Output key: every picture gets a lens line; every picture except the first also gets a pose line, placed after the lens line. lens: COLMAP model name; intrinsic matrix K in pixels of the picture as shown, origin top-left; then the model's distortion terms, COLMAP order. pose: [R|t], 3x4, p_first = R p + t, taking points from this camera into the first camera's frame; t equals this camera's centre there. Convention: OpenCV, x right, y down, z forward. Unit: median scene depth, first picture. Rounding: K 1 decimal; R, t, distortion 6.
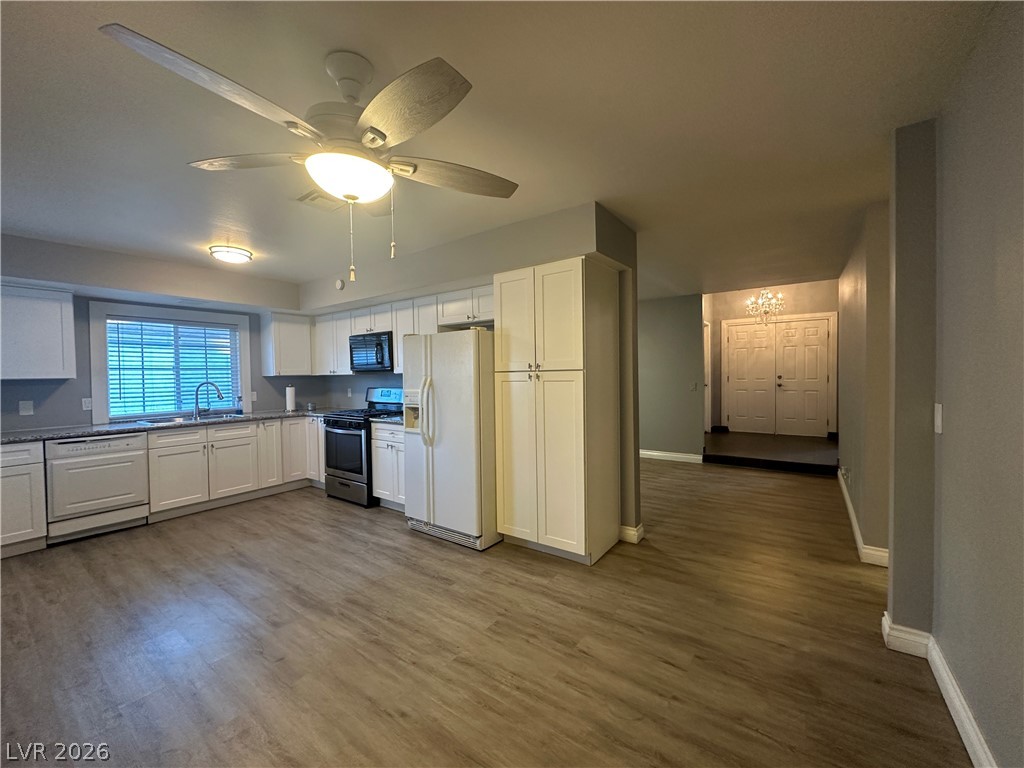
lens RADIAL K [[406.5, 0, 511.5], [0, 406.5, 382.3], [0, 0, 1]] dist [0.000005, -0.000335]
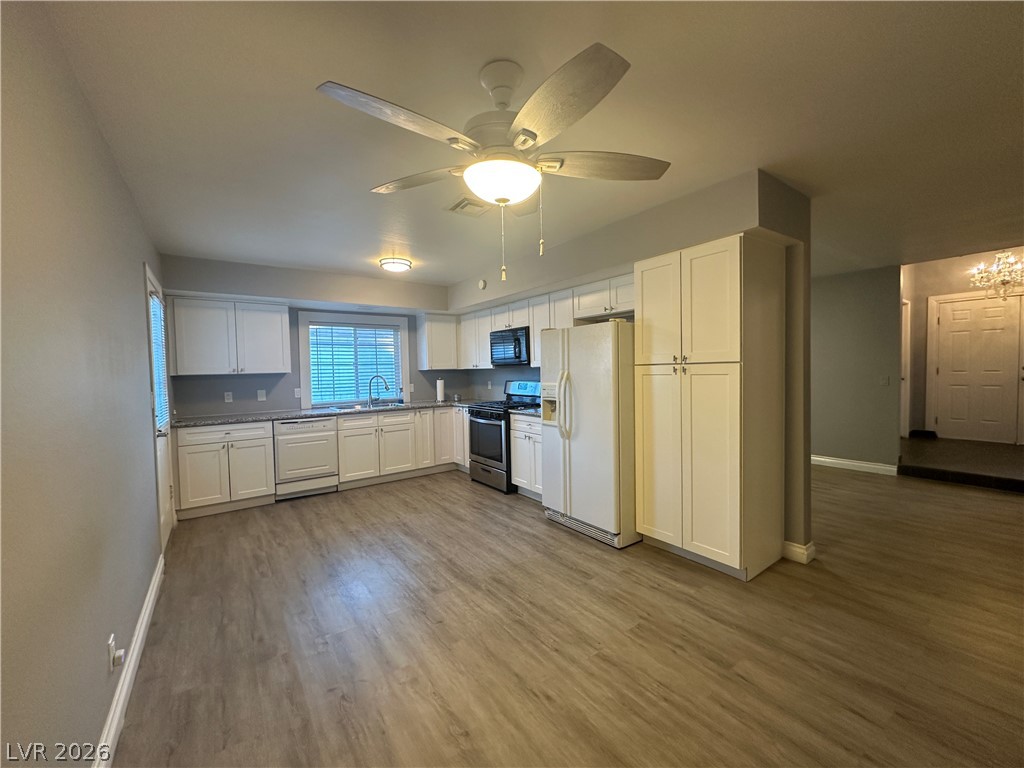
lens RADIAL K [[406.5, 0, 512.1], [0, 406.5, 382.4], [0, 0, 1]] dist [0.000005, -0.000335]
pose [[0.951138, 0.005414, -0.308719, -0.022290], [0.000194, 0.999836, 0.018133, -0.002312], [0.308766, -0.017307, 0.950980, 0.000453]]
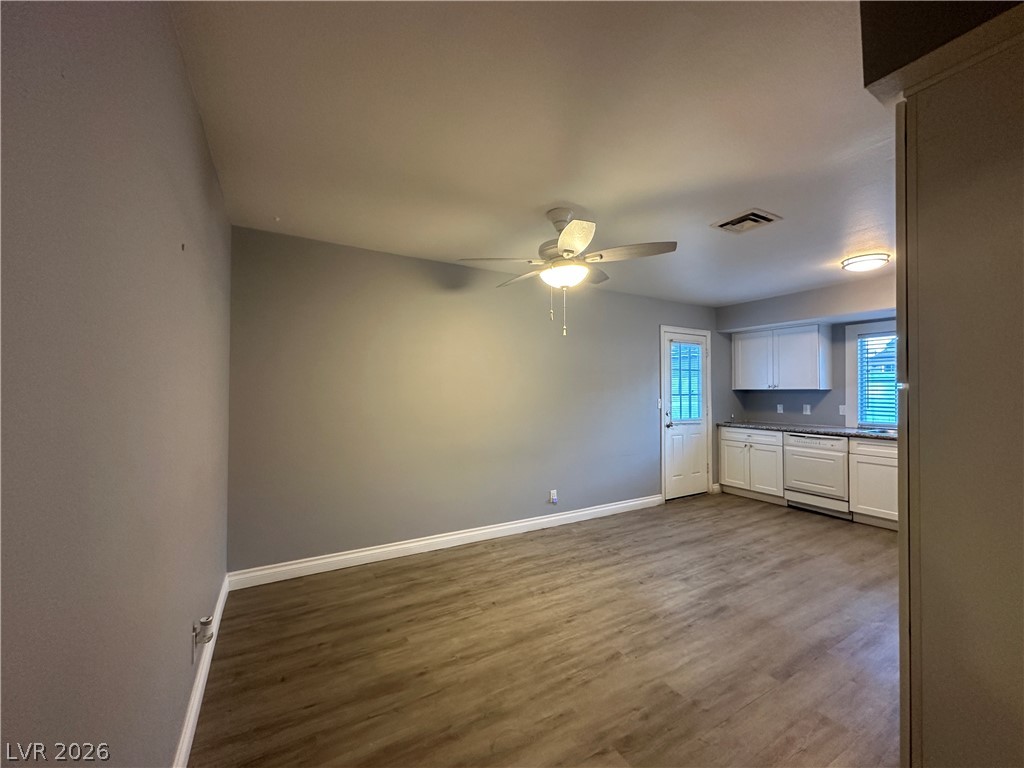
▬▬▬▬▬▬▬▬▬▬
WHAT NEEDS TO BE DONE = Rewrite every line of the listing, replacing "top-left" with "upper-left" and changing nothing else. Leave the pictures out of your answer.

THE COMPLETED TASK =
Output key: every picture gets a lens line; every picture except the first also gets a pose line, placed after the lens line. lens: COLMAP model name; intrinsic matrix K in pixels of the picture as shown, origin upper-left; then the model's distortion terms, COLMAP order. pose: [R|t], 3x4, p_first = R p + t, taking points from this camera into the first camera's frame; t equals this camera's centre there. Convention: OpenCV, x right, y down, z forward. Unit: median scene depth, first picture. Rounding: K 1 decimal; R, t, distortion 6.
lens RADIAL K [[406.5, 0, 511.5], [0, 406.5, 382.3], [0, 0, 1]] dist [0.000005, -0.000335]
lens RADIAL K [[406.5, 0, 512.1], [0, 406.5, 382.4], [0, 0, 1]] dist [0.000005, -0.000335]
pose [[0.951138, 0.005414, -0.308719, -0.022290], [0.000194, 0.999836, 0.018133, -0.002312], [0.308766, -0.017307, 0.950980, 0.000453]]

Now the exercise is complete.